Issues relating to the sale of the National Investment Bank (NIB) to the ADB Bank (ADB) or its amalgamation with the latter have been long-standing.
What is even curious is that in 2010, the ADB itself was rumoured as going to be put on sale and the Ministry of Finance swiftly debunked the rumor.
In the subsequent years, the issues involving the two banks kept coming up.
Yesterday, the Minority in Parliament called on the government to recapitalize the NIB and abort any idea of selling it to the ADB.
The propagandist stance taken by opposition parties in the country sometimes makes it difficult for some individuals, groups, and organisations to take them seriously.
Sometimes they speak without facts and figures and even when they attempt to provide them, they come up with some figures that turn up to be cooked up.
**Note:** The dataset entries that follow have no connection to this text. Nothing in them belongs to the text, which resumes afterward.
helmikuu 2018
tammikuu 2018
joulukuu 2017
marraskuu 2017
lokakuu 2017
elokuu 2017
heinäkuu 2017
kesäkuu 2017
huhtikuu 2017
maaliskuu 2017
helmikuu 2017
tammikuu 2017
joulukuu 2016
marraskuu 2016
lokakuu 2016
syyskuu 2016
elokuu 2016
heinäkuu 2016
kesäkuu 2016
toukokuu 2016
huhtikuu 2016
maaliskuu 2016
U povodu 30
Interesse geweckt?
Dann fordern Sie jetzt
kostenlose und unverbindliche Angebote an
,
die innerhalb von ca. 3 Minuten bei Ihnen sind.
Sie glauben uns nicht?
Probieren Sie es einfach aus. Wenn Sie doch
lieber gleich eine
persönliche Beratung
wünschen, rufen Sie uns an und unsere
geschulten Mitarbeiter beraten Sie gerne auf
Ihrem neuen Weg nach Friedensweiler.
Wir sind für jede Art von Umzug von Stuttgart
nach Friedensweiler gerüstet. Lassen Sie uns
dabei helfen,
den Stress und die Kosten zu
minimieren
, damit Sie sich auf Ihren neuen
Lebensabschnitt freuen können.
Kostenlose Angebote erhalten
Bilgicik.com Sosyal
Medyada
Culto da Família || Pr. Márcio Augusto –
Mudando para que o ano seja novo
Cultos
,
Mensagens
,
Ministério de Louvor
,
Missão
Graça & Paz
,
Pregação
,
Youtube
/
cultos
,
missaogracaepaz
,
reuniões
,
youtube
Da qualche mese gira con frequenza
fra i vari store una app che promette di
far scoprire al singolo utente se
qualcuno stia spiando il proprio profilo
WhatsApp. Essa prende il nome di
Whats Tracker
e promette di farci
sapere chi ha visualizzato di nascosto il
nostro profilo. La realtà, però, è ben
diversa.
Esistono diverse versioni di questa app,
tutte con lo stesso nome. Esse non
But it appears the Minority provided information that can be verified and so we wish to make some comments about their concerns.
We consider the issues as concerns because the minority is giving facts and figures to prove that any such attempt can be shelved and rather save NIB to avoid the ripple effects on the bank’s workers, their immediate families, and their dependents, as well as the government as it is likely to suffer some financial burden.
It is recalled that the financial sector clean-up done in the country in recent years has created some job losses and while some analysts have hailed the exercise as good notwithstanding the challenges, others say it was not worth it.
We have not forgotten that the exercise was estimated to cost about GH¢10 billion but it ended more than GH¢21 billion that had to be borne by the taxpayer or the state.
What were the causes of that exercise and what is precipitating the current move to dispose of the NIB?
We understand the two situations may be different but we can see that they will eventually share some things like job losses.
We, therefore, wish to suggest that if what the Minority is saying is anything to go by, then the government must rethink the stand to have its way and consider the say of the Minority for the greater good of the country.
Why should the government fail to honour its financial obligations to the NIB but turn around to accuse it of financial weakness for which it must be disposed of?
The caucus is saying that they wish for a situation where the NIB and ADB could come together to build the financial muscle and the capacity to support the country’s agricultural growth and for industrialisation to be taken care of as espoused by the Finance Minister, Ken Ofori-Atta, in 2018.
With this as the background, we wish to join in the Minority’s refrain that NIB’s biggest problem of capitalisation deficit of GH¢2.4 billion must be resolved by any means possible and get it on its feet to save jobs and reap the other benefits.
We think this is the time the Bank of Ghana should come in with the needed expertise rather than pander to parochial interests.